New-generation empirical magnetic field models: Increasing resolution of equatorial and Birkeland currents and transition from modeling to nowcasting

Abstract:

Classical empirical geomagnetic field models were built using rigid electric current modules whose amplitude and size were determined by predefined functions of solar wind and global parameters, which limited their ability to reconstruct the global morphology of the magnetosphere and its dynamic evolution during geomagnetic storms. The TS07D model mitigated these limitations by replacing the equatorial current modules with basis-function expansions and by introducing a dynamical binning approach based on nearest neighbors. Here we further progress this avenue. Firstly, the number of basis functions is increased and new data from Van Allen Probes and THEMIS missions is added, allowing the model to resolve the spatial structure and evolution of the innermost eastward and banana currents.

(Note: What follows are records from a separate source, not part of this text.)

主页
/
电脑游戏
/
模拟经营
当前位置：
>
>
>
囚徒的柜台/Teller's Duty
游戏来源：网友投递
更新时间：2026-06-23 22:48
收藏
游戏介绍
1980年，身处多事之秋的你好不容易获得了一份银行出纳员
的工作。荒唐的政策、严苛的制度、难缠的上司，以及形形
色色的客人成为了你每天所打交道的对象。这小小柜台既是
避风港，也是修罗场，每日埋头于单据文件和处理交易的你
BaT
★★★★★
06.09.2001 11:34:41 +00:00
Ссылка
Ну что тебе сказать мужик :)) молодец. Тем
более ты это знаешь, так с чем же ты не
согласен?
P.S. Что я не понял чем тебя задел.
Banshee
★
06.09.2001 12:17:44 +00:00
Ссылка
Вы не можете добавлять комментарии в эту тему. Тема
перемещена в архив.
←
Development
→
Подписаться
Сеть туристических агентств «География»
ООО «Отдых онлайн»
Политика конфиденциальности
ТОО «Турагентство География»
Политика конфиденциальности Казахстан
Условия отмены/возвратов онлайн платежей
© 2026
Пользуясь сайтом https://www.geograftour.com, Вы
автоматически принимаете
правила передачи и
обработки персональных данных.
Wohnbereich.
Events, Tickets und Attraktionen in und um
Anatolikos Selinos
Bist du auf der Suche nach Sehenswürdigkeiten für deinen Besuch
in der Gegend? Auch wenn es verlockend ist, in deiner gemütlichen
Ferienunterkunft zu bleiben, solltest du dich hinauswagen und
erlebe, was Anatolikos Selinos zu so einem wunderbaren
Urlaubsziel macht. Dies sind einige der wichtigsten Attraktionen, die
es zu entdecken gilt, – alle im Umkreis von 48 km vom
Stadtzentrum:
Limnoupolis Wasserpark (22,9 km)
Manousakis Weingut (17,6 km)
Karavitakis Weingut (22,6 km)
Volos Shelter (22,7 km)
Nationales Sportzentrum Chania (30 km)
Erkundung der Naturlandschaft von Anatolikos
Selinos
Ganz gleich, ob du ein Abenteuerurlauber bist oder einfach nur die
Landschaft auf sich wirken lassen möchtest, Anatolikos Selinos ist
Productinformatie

Then, an enhanced Birkeland current module that more accurately reconstructs the realistic morphology, including the Harang discontinuity and IMF By dependence, is discussed. Lastly, the performance of various nowcasting versions of the model with different sets of the binning parameters is examined for the first time using their direct validation by in-situ geomagnetic field observations, leading to an optimum nowcasting version of the model. Furthermore, the plasma pressure is reconstructed assuming force balance with the empirical magnetic field, and the role of pressure-driven currents is examined.